Interview with prof. Daniele Regge (Clinical Coordinator of the ProCancer-I project)
Q: In the case of prostate cancer there are several tests that can help clinicians in the decision process, for example, prediction algorithms based on PSA blood test and biopsy. Why are they not good enough? What is the role of MRI in this context?
A: First, we know that there is a proportion of men with elevated PSA values that do not have cancer, and on the contrary, another group of patients with cancer but with PSA within the normal range. Second, biopsy alone is not sufficient to predict the presence of cancer. Indeed, a biopsy could miss cancer or it could sample only a small unrepresentative area of the tumour, failing to provide important information to guide the clinical decision. For the above reasons urologists now request MRI before the biopsy. MRI scans the whole prostate accurately detecting suspicious lesions, guiding biopsy towards them. Major limitations of MRI are the long reporting times and the need for experienced readers, the latter not readily available. Humans cannot easily perceive and process the huge amount of information embedded in each MRI examination. Artificial intelligence comes into play by supporting radiologists in detecting cancer.
Q: The ProCAncer-I European project aims to develop several artificial intelligence solutions related to the most relevant clinical needs in prostate cancer. Which are at the moment the most important issues when managing prostate cancer patients?
A: Other than detection, one important task of AI could be to distinguish prostate cancers that are born to be bad, from those that are born to be good.

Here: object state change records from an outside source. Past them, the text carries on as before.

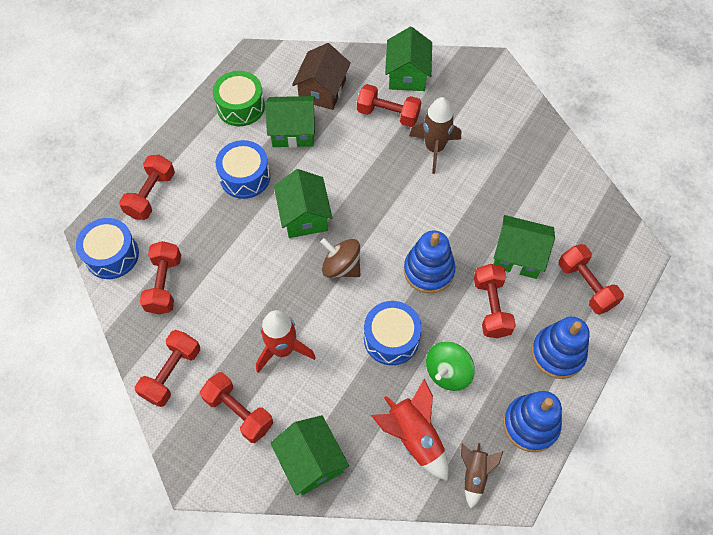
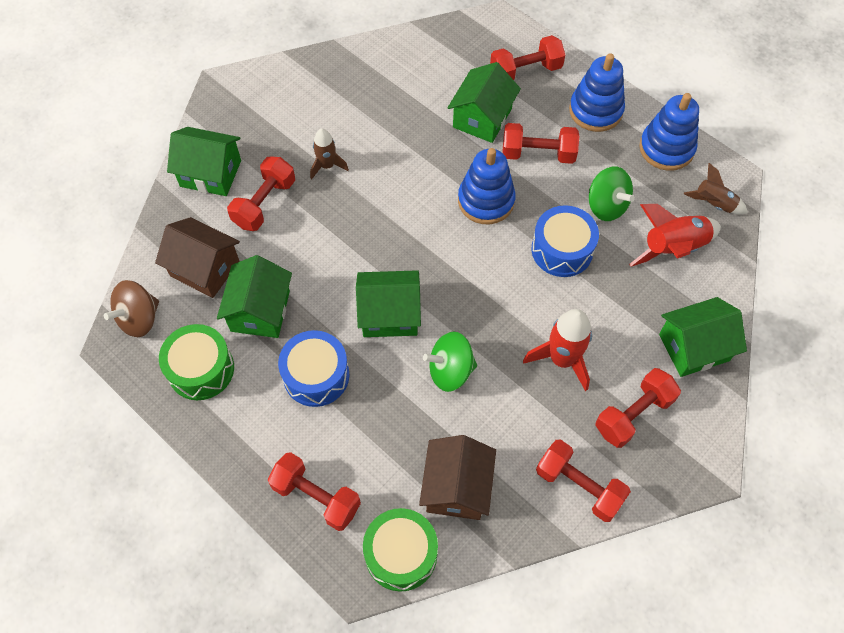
camera: 80 degrees left, 0 degrees up
blue drum [76,218,139,279] -> green drum [363,508,438,592]
red dumbbell [140,241,181,315] -> brown house [419,435,496,520]
brown spinning top [321,238,361,278] -> brown spinning top moved to [104,280,159,337]
brown rocket [409,97,461,174] -> brown rocket [310,128,349,180], size x0.62
none -> green spinning top [423,332,477,392]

In the past, this did not matter since prostate cancer patients were treated with a one-size-fits-all approach. Today the goal is precision care. One of the most important aims of ProCAncer-I is to identify patients with aggressive forms of cancer, that therefore need whole gland treatment (prostatectomy or radiotherapy) from those that harbour indolent cancer and that can safely undergo active surveillance, sparing the side effects of treatments. Recent research has shown that with AI algorithms it is possible to extract and process information derived from prostate MRI that can be related to tumour histology. The capability of MRI to grade cancer without the need for tissue analysis is defined as virtual biopsy.
Q: Given the importance of artificial intelligence applications, which are the advantages that the ProCancer-I project could bring into the real world?
A: The ProCancer-I is an EU-funded project which brings together 20 different European centres of excellence (13 clinical centres, 6 technical partners, and 1 legal team) that will contribute to the creation of ProstateNET, the biggest collection of data and imaging (more than 17,000 cases) related to prostate cancer. This is really important because most trial results are achieved from limited datasets, hampering generalization to other patient cohorts. Using the ProstateNET database, we will not only detect and characterise prostate cancer, as previously said, but we will also aim at predicting which patients will develop metastasis, which will likely relapse and which will suffer the side effects of treatment. These findings will help clinicians to focus on the cases that should be follow-up more closely or that should undergo additional treatments, i.e. administration of adjuvant therapies, lymphadenectomy, etc. This approach could really become a game-changer in the fight against the most common cancer in men.
Q: What should we expect from ProCancer-I and AI in the next five years? Will radiologists still be necessary to the patients or will computers do all the work?
A: In the last few years there has been a lot of talking about AI and how it will affect our everyday life. We are increasingly relying on the computer workforce and the same is happening in hospitals, where AI is gradually becoming our virtual assistant. In prostate cancer, for example, there are studies demonstrating how the combination of radiologists and computers can improve the reporting process, bringing the benefit of a timely and accurate diagnosis in patients with clinically significant disease. When the results of ProCAncer-I will be integrated into a seamless process, cases could be prioritized by placing at the top of the list those needing accurate reporting by the radiologists, so that greater attention could be addressed to those who actually need treatment. In this view computers will do a great job, cooperating with the human workforce and this synergy will reduce the workload for trivial aspects, letting clinicians focus on what really matters, their patients.